What the exercise asks: Would you please transcribe, exactly as written, the lines of the entries below starting at the one that holds "ring mcp: (145, 148)" and ending at the one that holds "ring mcp: (149, 226)", both included?

Records provided:
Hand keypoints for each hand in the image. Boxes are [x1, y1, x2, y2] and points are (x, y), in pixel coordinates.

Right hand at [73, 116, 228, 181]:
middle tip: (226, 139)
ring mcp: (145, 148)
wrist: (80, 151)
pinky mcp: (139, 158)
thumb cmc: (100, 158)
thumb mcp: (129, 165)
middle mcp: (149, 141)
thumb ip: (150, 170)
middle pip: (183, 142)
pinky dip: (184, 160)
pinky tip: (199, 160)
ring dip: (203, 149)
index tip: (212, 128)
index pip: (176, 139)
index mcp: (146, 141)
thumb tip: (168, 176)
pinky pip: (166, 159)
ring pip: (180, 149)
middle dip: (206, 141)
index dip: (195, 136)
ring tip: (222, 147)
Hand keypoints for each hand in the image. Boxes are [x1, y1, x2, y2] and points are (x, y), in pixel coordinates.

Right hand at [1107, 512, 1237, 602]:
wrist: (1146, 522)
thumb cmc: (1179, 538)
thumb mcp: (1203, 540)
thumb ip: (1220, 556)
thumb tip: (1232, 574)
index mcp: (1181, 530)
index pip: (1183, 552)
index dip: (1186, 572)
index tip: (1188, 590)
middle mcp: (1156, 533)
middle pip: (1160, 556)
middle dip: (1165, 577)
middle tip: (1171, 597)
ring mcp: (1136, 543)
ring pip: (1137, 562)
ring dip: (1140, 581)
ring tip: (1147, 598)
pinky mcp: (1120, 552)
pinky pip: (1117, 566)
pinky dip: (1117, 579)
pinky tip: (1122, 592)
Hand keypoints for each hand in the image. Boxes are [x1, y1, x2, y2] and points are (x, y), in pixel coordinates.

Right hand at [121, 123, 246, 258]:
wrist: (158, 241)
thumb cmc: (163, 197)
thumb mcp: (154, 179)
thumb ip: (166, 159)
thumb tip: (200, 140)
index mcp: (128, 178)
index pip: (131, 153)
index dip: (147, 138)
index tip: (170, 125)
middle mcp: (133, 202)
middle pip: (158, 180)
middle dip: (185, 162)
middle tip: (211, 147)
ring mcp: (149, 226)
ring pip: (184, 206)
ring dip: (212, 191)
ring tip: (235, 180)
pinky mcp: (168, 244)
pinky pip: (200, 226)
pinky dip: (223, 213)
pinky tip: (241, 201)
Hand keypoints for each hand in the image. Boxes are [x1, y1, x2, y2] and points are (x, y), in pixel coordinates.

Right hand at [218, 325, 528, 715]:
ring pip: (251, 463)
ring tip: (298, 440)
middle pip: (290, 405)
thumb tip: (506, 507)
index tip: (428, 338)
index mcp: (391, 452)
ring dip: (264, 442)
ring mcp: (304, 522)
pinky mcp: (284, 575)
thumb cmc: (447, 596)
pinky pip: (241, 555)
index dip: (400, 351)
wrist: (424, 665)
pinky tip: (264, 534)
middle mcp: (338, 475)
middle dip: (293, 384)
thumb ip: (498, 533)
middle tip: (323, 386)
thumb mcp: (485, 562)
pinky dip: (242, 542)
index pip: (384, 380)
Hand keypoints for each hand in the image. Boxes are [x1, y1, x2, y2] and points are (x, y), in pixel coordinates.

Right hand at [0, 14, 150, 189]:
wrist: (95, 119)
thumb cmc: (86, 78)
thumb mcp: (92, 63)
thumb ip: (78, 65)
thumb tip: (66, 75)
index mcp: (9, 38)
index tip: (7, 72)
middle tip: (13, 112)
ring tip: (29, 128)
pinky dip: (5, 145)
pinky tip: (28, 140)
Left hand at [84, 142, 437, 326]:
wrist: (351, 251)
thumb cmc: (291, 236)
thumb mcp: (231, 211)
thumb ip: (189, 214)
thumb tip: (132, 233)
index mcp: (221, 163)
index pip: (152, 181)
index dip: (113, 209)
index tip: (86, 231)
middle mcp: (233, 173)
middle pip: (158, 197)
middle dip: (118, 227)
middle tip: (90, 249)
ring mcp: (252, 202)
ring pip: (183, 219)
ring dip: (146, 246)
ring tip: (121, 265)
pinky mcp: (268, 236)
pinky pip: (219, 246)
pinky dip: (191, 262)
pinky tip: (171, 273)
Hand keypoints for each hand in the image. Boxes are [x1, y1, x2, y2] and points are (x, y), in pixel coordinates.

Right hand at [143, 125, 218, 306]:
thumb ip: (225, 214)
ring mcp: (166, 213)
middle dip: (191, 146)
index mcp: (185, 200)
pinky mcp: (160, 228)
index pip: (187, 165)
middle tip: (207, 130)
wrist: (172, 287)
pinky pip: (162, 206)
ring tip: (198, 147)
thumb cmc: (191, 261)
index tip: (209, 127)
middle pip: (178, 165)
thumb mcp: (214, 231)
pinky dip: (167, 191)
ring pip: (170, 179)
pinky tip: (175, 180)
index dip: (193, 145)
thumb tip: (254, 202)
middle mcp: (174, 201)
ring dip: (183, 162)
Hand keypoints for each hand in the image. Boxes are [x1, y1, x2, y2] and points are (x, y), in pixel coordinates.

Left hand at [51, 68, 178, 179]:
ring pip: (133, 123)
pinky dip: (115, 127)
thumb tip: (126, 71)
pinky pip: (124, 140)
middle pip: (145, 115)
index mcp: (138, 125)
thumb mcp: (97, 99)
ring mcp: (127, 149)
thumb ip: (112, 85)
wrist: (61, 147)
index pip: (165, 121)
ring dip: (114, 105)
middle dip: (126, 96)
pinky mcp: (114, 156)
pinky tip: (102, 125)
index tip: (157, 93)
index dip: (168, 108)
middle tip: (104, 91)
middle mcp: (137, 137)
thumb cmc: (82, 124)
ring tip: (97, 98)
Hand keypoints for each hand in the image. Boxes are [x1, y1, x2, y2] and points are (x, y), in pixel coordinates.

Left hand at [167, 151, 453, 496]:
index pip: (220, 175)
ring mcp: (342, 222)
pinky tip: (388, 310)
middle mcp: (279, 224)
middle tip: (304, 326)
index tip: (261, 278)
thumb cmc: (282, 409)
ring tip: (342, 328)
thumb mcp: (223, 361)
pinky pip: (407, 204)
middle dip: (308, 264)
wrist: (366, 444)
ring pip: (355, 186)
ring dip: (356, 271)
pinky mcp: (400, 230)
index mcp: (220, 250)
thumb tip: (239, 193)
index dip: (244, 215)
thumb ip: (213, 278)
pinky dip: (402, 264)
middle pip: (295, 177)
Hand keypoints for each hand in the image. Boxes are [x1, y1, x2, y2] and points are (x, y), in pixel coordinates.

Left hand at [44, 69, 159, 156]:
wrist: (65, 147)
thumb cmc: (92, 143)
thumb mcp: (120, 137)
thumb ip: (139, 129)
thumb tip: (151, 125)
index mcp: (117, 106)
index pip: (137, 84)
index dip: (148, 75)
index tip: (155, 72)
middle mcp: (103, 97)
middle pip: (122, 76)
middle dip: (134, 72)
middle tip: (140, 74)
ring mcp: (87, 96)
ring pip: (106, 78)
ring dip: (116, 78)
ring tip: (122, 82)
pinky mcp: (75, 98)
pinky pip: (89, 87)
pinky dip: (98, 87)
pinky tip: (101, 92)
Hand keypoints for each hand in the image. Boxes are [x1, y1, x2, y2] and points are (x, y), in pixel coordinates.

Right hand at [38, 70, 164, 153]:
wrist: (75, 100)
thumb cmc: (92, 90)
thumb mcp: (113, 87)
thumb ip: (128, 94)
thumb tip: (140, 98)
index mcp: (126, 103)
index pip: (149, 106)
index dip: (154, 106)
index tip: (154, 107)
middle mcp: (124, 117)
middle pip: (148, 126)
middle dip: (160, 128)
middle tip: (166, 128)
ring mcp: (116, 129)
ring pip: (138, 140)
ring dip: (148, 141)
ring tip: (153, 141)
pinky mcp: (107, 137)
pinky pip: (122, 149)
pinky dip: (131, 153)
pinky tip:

Written reply:
ring mcp: (145, 148)
wrist: (80, 151)
pinky mcp: (139, 158)
thumb cmc: (100, 158)
thumb mcp: (129, 165)
middle mcp: (149, 141)
thumb ip: (150, 170)
middle pip: (183, 142)
pinky dip: (184, 160)
pinky tip: (199, 160)
ring dip: (203, 149)
index tip: (212, 128)
index pip: (176, 139)
index mcp: (146, 141)
thumb tip: (168, 176)
pinky pip: (166, 159)
ring pip: (180, 149)
middle dip: (206, 141)
index dip: (195, 136)
ring tip: (222, 147)
Hand keypoints for each hand in the image. Boxes are [x1, y1, x2, y2] and points are (x, y), in pixel coordinates.

Right hand at [1107, 512, 1237, 602]:
wrist: (1146, 522)
thumb cmc: (1179, 538)
thumb mcp: (1203, 540)
thumb ip: (1220, 556)
thumb tip: (1232, 574)
index mcp: (1181, 530)
index pip: (1183, 552)
index dip: (1186, 572)
index tip: (1188, 590)
middle mcp: (1156, 533)
middle pip: (1160, 556)
middle dip: (1165, 577)
middle tip: (1171, 597)
ring mcp: (1136, 543)
ring pip: (1137, 562)
ring dip: (1140, 581)
ring tip: (1147, 598)
pinky mcp: (1120, 552)
pinky pip: (1117, 566)
pinky dip: (1117, 579)
pinky tip: (1122, 592)
Hand keypoints for each hand in the image. Boxes are [x1, y1, x2, y2] and points are (x, y), in pixel coordinates.

Right hand at [121, 123, 246, 258]:
wrist: (158, 241)
thumb cmc: (163, 197)
thumb mcp: (154, 179)
thumb ip: (166, 159)
thumb tip: (200, 140)
index mcp: (128, 178)
index pip: (131, 153)
index dip: (147, 138)
index tip: (170, 125)
middle mcp: (133, 202)
middle pip: (158, 180)
middle dip: (185, 162)
middle tip: (211, 147)
ring mcp: (149, 226)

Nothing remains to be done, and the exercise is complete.